Take for example, U.S. Secretary of State Colin Powell. He was once asked if he could explain how a black kid, from New York City, with average grades, could become a four-star general. Powell simply smiled and said, “It’s a great country.” When he was asked about the first time that he experienced discrimination, Powell said that when he was 18 years old he worked a summer job in a factory as a floor sweeper. He noticed that only white employees were machine operators and all the floor sweepers were black. Instead of reacting angrily to this, he made the decision to be the best floor sweeper in the factory. The next year, when he returned to the same factory for a summer job, the manager promoted him to be the first black machine operator. It’s amazing how many doors of opportunity you can open for yourself with good performance and the right attitude.

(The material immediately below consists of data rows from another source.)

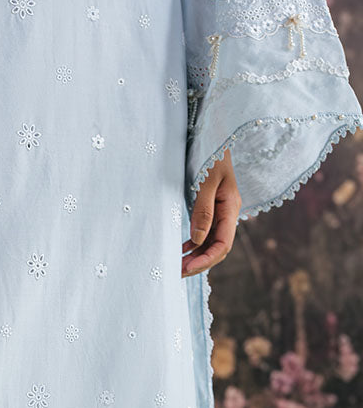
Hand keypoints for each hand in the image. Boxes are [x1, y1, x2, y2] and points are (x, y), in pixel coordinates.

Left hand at [182, 149, 241, 277]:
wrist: (214, 133)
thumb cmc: (211, 152)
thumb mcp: (207, 180)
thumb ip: (203, 210)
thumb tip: (197, 240)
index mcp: (230, 207)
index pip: (222, 244)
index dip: (205, 259)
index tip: (187, 269)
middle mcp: (227, 212)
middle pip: (216, 247)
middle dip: (198, 263)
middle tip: (176, 273)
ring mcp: (220, 210)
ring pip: (210, 242)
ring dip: (194, 256)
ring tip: (176, 266)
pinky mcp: (211, 207)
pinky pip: (204, 232)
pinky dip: (193, 244)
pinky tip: (181, 250)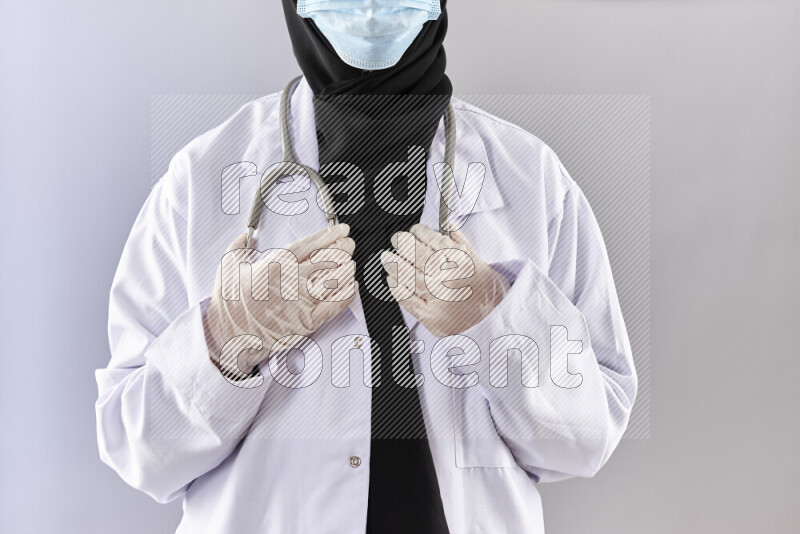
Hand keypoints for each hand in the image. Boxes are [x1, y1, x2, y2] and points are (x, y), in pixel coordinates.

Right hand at [203, 224, 356, 377]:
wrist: (229, 336)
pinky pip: (334, 306)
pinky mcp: (307, 321)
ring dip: (346, 269)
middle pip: (325, 259)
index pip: (309, 244)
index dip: (328, 235)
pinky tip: (353, 286)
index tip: (340, 230)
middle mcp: (291, 280)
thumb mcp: (227, 267)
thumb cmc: (229, 304)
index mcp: (275, 264)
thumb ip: (238, 247)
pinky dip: (346, 295)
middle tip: (350, 243)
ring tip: (352, 262)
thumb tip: (244, 236)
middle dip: (342, 248)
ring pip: (332, 280)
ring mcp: (301, 301)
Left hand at [380, 223, 508, 336]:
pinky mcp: (431, 316)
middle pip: (418, 255)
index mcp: (461, 262)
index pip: (434, 241)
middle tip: (396, 239)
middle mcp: (448, 277)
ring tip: (387, 257)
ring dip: (394, 264)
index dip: (420, 232)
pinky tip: (391, 279)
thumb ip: (461, 242)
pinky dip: (396, 287)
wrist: (496, 322)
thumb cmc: (488, 292)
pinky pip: (408, 299)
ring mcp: (438, 297)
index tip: (413, 230)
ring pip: (409, 275)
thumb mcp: (480, 262)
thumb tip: (448, 224)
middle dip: (403, 244)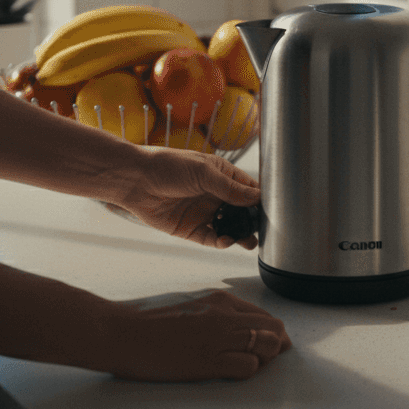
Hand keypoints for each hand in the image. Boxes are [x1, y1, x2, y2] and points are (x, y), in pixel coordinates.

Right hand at [103, 290, 290, 380]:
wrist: (120, 332)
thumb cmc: (146, 322)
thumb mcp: (188, 305)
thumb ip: (214, 312)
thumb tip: (232, 324)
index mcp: (219, 300)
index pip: (262, 315)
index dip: (271, 333)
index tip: (268, 345)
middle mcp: (224, 315)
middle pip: (273, 329)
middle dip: (275, 346)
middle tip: (265, 359)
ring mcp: (217, 337)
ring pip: (267, 346)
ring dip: (264, 360)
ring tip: (247, 366)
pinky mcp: (208, 360)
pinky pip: (247, 366)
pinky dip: (247, 372)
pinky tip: (231, 372)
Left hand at [106, 147, 261, 248]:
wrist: (136, 180)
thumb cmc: (168, 166)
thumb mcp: (204, 173)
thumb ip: (230, 188)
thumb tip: (256, 198)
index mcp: (222, 177)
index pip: (248, 190)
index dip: (260, 200)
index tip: (272, 210)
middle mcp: (215, 196)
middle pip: (242, 213)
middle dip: (253, 223)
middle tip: (262, 231)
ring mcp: (204, 213)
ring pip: (230, 228)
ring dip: (240, 235)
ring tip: (248, 242)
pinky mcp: (192, 229)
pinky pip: (212, 239)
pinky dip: (222, 242)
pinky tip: (226, 240)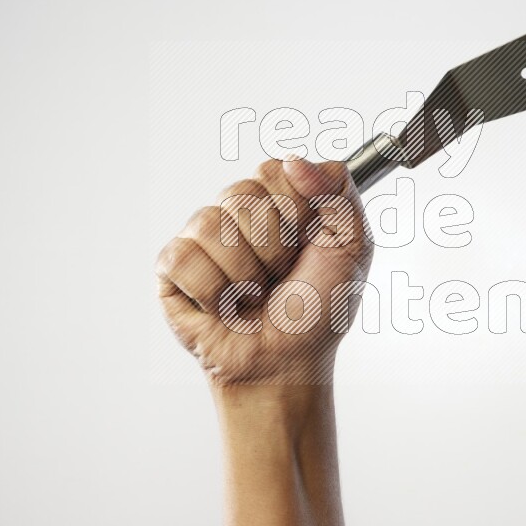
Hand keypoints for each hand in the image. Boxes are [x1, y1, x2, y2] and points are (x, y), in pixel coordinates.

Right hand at [156, 157, 372, 386]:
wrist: (287, 364)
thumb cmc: (318, 312)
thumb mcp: (352, 248)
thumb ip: (338, 192)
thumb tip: (294, 161)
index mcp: (279, 201)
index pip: (275, 170)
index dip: (295, 212)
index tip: (307, 245)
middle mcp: (237, 213)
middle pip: (242, 195)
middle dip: (273, 248)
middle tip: (280, 277)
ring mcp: (202, 239)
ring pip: (212, 225)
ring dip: (244, 274)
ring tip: (252, 295)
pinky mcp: (172, 269)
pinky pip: (183, 258)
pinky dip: (213, 291)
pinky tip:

This life is just a pilgrimage

When Jacob is brought before Pharaoh, Pharaoh asks him his age. Jacob answers him by saying “the years of my pilgrimage are a hundred and thirty. My years have been few and difficult, and they do not equal the years of the pilgrimage of my fathers.” (Genesis 47:9). This sounds very much like a complaint that he has not lived as long as his forefathers, and that his life has been one difficulty after another. I’m almost certain that it is such a complaint, but Jacob also includes a very interesting word in his response – that his life has been nothing more than a pilgrimage. A pilgrimage, of course, is a journey through a foreign land in order to get to special place. We are told in Hebrews 11:13-16 that those who had great faith in the stories of the Old Testament “admitted that they were aliens and strangers on earth. People who say such things show that they are looking for a country of their own. If they had been thinking of the country they had left, they would have had opportunity to return. Instead, they were longing for a better country—a heavenly one. Therefore God is not ashamed to be called their God, for he has prepared a city for them.” We should remember that this earth is nothing more than a foreign land for us, and that Jesus is preparing a place for us in heaven.

God is always in control

Sometimes I like to think that if I work hard enough and want something bad enough, I can get it. We are told from when we are young that, if we work hard, there is nothing we cannot do. But I am starting to think this is completely false. In the latter part of Genesis 47, it tells of how the people of Egypt relied on Joseph and the food he had stored up during the years of plenty to survive. At first they gave their money to buy food from him, but later they had to sell their livestock, their land, and even their own bodies into slavery just to buy food to survive. Why did they have to do this? Because there was a famine! No food was growing in the ground, probably because there was no rain. For 7 years!  Who has control over the rain? God!  These people probably believed just a few years before that they were in great shape – they had money, livestock, land, and freedom. But in less than 7 years they lost it all, just so that they could survive.  This tells me that we should remember that no matter what we think we have, it is God who is really in control.